Your answer should be every line of the records that contains the word "secara", copied as it stands.

Start of Block

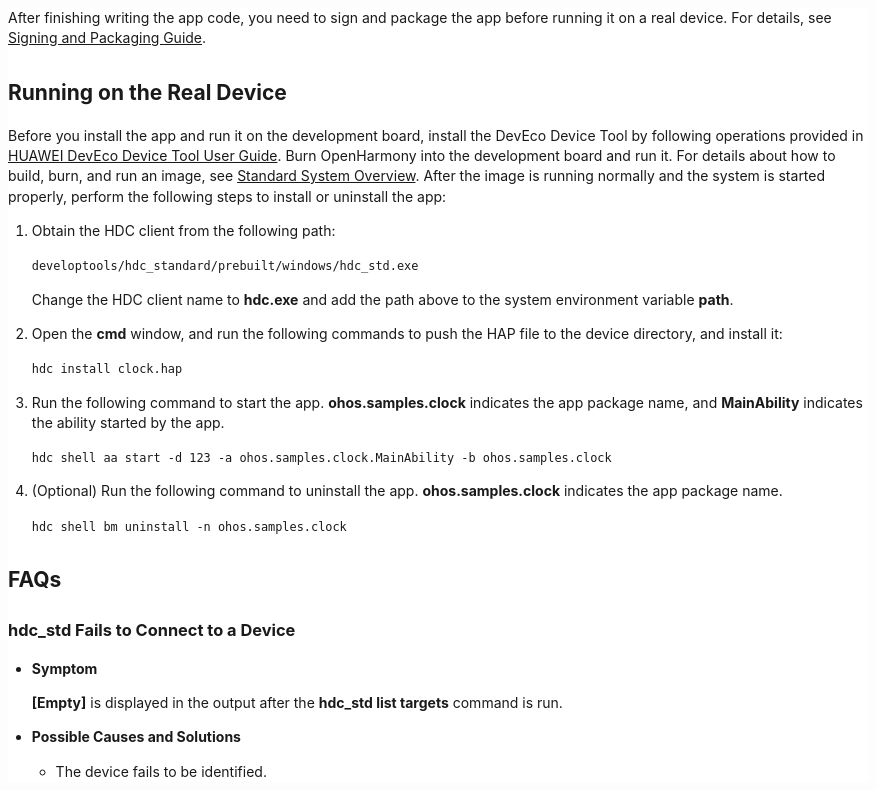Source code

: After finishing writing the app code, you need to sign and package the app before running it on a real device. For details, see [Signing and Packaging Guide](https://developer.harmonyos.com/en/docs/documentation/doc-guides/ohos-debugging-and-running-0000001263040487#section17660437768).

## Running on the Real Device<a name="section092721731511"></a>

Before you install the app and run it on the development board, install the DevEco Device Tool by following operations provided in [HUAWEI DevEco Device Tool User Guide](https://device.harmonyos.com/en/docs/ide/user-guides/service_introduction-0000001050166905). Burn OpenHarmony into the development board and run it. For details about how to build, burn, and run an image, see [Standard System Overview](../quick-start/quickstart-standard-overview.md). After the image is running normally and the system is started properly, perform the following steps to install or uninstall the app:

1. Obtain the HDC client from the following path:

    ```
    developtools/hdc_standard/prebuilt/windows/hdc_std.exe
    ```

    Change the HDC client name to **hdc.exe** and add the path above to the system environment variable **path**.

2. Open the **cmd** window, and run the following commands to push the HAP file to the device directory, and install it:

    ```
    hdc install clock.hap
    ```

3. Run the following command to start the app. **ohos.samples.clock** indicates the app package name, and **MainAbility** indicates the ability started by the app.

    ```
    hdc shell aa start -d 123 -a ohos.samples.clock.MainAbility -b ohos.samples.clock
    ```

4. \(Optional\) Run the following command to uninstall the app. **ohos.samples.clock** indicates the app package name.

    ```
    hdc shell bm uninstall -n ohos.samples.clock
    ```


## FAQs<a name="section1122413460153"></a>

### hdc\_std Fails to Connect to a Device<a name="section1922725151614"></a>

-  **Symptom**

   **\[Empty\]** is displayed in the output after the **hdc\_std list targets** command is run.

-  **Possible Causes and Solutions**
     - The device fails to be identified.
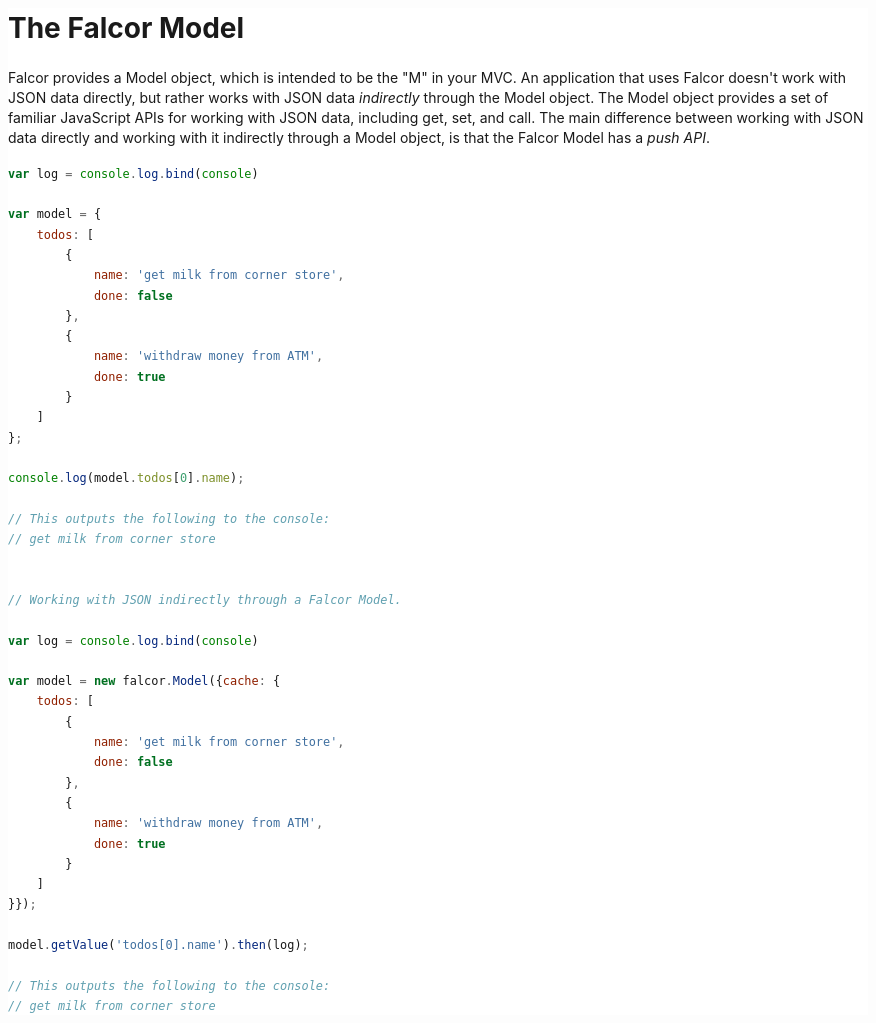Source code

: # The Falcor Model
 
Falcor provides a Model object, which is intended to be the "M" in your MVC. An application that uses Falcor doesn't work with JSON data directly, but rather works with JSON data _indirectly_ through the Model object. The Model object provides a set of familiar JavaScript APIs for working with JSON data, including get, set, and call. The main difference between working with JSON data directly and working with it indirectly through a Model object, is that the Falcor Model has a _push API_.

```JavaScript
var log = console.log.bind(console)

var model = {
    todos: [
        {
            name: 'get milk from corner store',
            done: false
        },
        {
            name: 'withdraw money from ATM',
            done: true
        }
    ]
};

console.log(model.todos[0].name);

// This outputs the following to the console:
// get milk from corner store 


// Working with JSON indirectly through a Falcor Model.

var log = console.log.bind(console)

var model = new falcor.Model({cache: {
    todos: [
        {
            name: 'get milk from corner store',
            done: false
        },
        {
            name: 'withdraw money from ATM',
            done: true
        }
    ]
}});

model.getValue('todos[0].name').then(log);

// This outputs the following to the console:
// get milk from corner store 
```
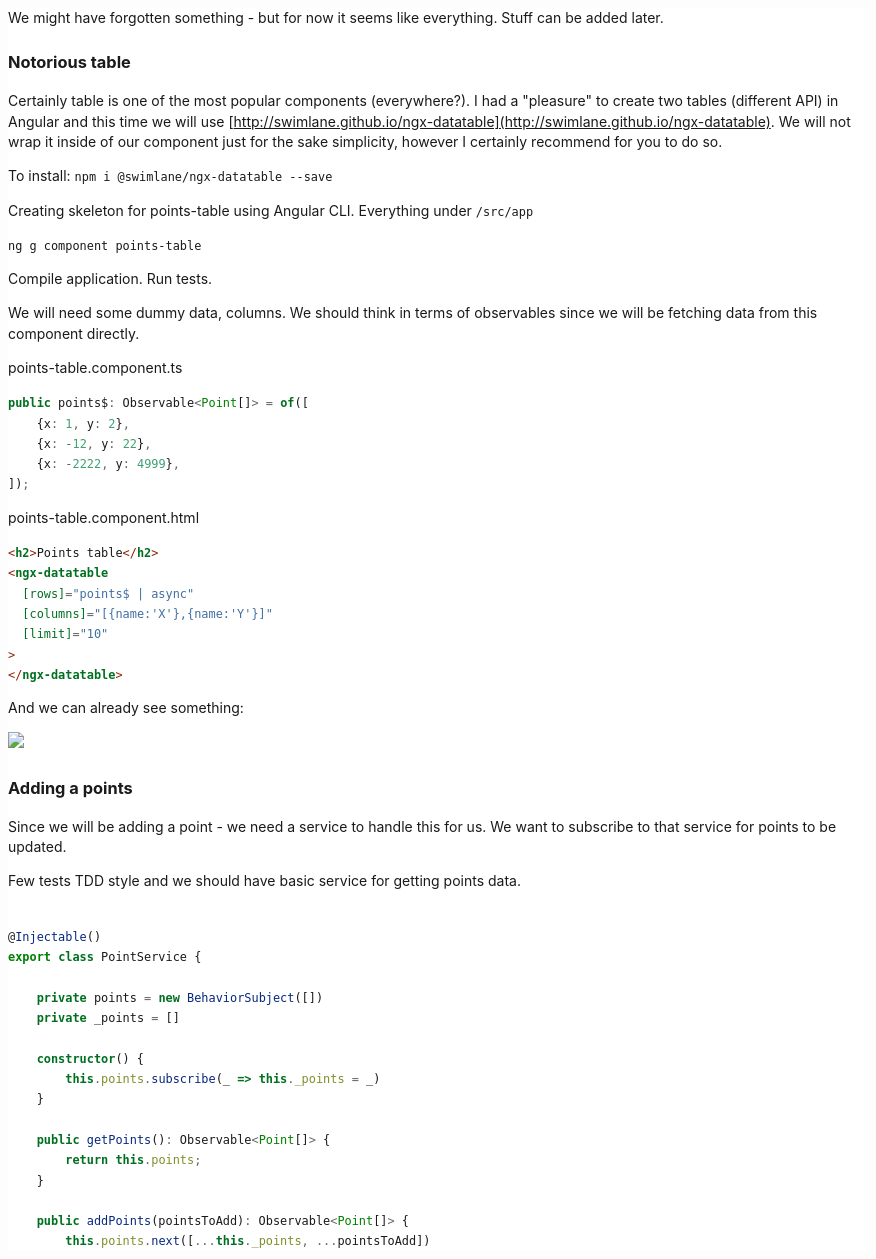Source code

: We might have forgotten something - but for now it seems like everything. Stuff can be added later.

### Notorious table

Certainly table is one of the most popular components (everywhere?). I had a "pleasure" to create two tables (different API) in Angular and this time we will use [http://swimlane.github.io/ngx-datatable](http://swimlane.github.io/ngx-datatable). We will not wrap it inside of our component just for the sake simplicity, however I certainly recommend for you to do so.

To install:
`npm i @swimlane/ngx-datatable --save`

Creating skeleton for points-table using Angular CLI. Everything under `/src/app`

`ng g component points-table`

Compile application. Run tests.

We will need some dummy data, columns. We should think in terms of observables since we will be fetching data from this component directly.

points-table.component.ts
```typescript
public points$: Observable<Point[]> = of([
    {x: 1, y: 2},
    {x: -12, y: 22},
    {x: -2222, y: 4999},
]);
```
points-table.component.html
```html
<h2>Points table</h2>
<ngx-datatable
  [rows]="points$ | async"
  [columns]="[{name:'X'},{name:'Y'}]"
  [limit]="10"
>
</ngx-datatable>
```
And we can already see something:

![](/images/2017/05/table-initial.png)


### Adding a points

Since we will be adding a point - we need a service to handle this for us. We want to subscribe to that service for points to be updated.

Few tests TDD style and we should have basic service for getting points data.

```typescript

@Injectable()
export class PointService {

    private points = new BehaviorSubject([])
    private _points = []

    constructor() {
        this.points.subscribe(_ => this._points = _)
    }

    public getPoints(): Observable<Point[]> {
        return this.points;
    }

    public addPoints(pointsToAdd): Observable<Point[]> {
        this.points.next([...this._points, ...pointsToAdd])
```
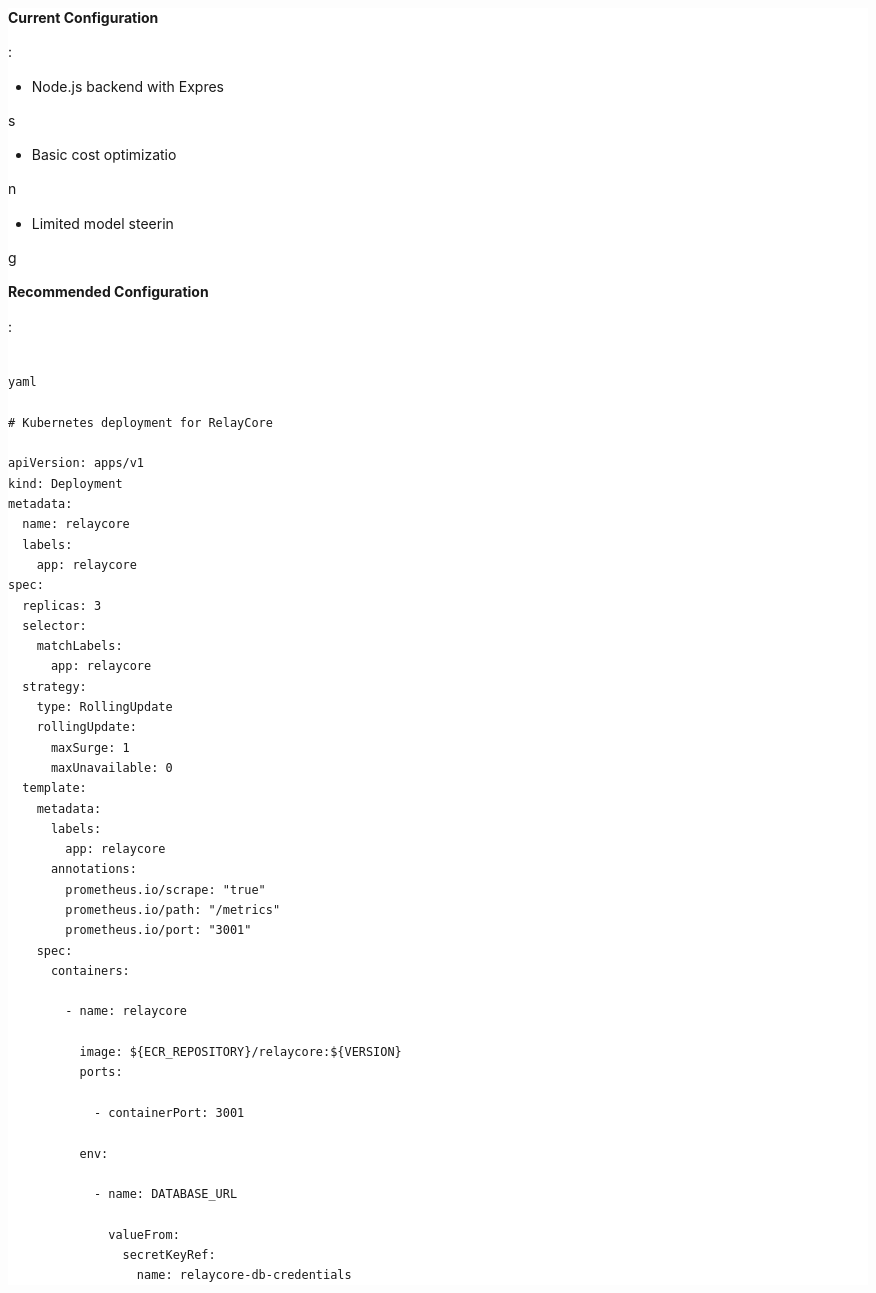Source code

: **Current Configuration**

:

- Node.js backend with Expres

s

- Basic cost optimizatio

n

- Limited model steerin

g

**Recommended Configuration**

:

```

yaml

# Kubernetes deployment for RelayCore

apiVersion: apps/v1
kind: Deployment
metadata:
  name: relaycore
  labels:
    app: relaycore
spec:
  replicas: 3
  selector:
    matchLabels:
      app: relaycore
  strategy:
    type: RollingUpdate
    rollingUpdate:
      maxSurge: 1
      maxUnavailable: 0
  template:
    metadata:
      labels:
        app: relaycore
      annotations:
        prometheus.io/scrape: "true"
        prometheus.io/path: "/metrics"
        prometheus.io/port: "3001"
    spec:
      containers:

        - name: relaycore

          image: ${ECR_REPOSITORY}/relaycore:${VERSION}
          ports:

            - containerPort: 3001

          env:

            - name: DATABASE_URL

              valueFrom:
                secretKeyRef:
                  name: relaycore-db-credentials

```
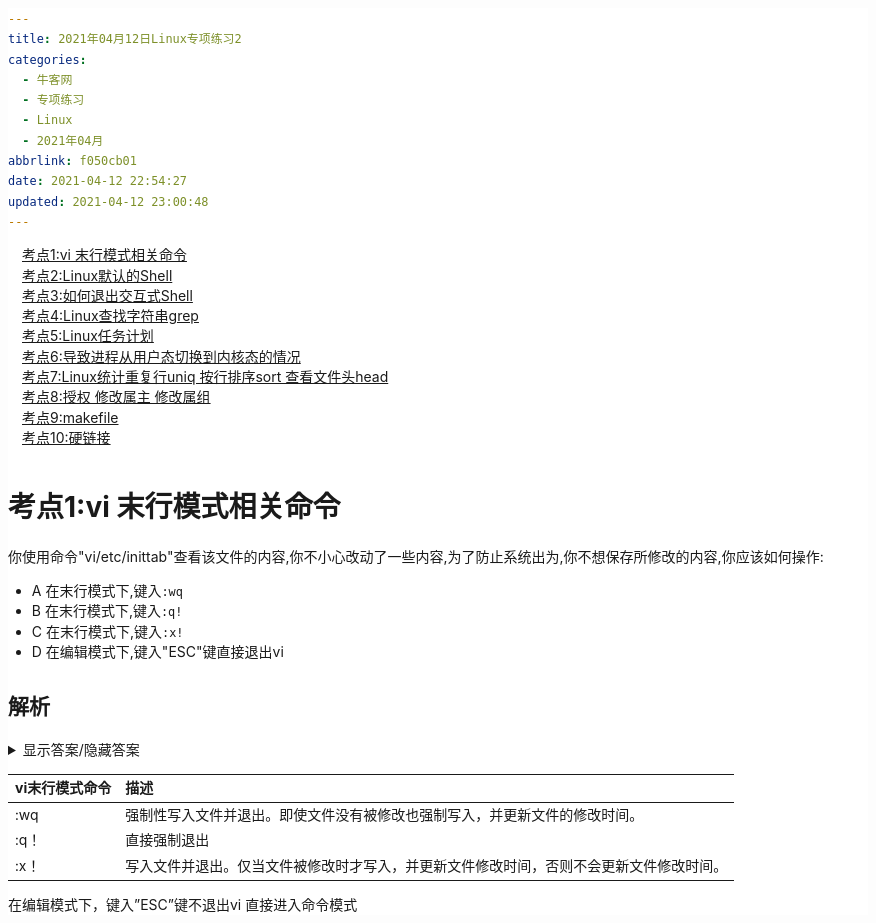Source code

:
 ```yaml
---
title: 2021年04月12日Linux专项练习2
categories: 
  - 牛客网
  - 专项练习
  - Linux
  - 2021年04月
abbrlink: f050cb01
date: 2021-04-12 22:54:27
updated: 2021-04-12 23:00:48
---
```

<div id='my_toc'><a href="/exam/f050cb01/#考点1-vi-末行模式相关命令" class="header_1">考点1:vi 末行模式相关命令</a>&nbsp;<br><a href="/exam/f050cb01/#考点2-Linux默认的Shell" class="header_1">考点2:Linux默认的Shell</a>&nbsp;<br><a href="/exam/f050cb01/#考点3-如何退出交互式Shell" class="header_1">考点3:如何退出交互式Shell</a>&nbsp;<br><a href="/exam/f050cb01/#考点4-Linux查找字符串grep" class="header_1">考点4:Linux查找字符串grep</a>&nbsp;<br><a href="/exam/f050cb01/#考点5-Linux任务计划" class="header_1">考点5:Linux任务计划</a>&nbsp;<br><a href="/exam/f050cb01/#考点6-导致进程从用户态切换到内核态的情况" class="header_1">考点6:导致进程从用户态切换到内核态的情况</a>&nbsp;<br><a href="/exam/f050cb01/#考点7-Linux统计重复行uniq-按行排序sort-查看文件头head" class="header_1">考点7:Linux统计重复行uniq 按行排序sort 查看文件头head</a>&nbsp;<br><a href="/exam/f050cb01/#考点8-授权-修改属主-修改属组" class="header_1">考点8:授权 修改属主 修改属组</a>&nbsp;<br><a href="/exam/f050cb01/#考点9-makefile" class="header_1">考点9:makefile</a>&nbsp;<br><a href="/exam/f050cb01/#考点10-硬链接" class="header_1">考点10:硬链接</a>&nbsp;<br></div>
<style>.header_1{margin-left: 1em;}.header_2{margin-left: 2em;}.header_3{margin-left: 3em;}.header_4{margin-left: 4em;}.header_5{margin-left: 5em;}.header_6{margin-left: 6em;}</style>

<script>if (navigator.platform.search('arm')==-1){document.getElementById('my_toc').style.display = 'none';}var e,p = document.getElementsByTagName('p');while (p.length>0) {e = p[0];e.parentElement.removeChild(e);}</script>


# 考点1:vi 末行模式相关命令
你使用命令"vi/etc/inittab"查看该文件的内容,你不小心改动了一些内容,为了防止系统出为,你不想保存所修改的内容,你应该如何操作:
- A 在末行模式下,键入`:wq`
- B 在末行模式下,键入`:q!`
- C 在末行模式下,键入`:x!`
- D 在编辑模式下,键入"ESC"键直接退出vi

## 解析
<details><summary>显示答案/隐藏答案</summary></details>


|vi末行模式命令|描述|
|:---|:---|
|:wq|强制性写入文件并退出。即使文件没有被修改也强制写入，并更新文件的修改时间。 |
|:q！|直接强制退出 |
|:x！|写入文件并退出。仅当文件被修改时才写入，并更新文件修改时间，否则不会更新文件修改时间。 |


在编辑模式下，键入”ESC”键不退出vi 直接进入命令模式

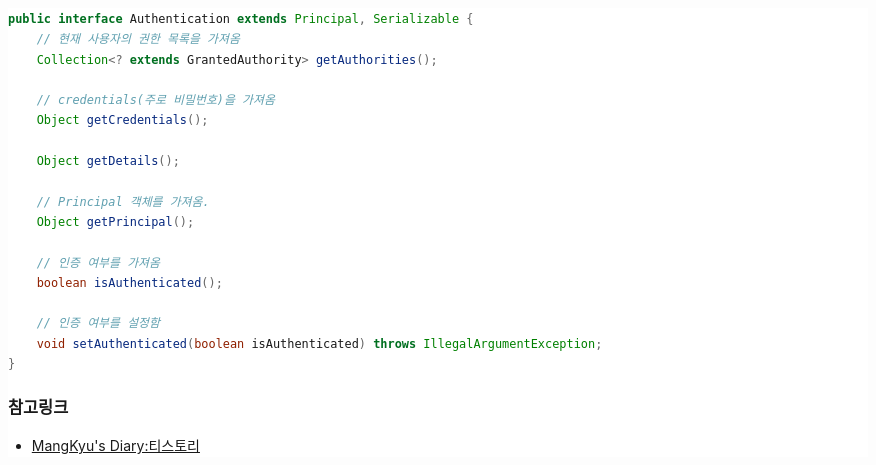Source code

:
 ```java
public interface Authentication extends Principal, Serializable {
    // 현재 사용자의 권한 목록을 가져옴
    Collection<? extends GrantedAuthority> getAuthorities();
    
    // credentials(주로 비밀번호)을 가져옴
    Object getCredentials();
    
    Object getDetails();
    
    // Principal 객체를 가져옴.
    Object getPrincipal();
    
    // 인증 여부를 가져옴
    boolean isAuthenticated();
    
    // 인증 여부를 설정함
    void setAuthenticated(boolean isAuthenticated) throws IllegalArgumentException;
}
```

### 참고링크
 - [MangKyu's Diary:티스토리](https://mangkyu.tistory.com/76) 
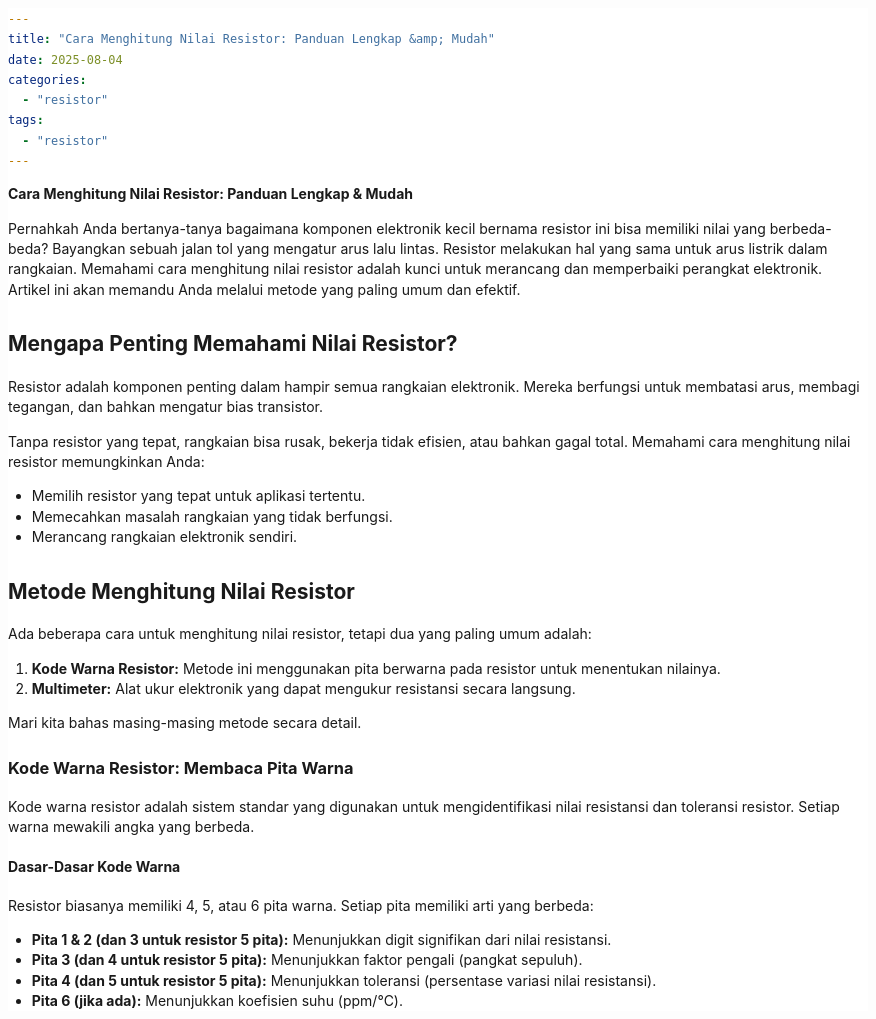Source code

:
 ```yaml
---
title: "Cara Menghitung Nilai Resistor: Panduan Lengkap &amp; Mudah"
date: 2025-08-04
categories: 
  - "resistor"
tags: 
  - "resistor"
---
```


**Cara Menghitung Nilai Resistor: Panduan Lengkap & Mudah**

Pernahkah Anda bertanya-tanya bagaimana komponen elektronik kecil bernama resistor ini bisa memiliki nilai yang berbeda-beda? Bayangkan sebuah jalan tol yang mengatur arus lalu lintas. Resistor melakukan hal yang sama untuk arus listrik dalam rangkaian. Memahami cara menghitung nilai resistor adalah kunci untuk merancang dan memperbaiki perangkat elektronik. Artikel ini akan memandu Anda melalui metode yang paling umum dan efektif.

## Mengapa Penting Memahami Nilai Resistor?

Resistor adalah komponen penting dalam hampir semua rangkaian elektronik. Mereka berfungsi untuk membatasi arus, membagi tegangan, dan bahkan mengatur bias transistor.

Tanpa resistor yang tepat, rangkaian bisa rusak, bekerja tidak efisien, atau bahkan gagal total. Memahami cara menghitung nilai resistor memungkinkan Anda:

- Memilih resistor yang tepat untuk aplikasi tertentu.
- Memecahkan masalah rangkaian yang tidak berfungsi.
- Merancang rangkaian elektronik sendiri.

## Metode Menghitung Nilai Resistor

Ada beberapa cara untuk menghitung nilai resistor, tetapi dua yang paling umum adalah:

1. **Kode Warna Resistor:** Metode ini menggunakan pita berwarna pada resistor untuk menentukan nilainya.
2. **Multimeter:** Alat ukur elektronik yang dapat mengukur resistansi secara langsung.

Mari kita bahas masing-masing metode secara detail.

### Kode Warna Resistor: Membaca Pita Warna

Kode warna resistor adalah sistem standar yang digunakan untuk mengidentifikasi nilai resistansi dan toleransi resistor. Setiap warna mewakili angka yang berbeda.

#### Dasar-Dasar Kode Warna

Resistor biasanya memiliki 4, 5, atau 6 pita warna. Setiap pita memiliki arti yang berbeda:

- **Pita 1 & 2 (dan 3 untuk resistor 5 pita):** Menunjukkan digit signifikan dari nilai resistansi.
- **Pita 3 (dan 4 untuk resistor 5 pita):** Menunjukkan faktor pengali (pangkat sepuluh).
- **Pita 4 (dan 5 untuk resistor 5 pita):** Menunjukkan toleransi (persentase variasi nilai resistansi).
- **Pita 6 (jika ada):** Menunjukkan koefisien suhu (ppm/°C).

End of Block

Output of the exercise |
2. **Multimeter:** Alat ukur elektronik yang dapat mengukur resistansi secara langsung.
Mari kita bahas masing-masing metode secara detail.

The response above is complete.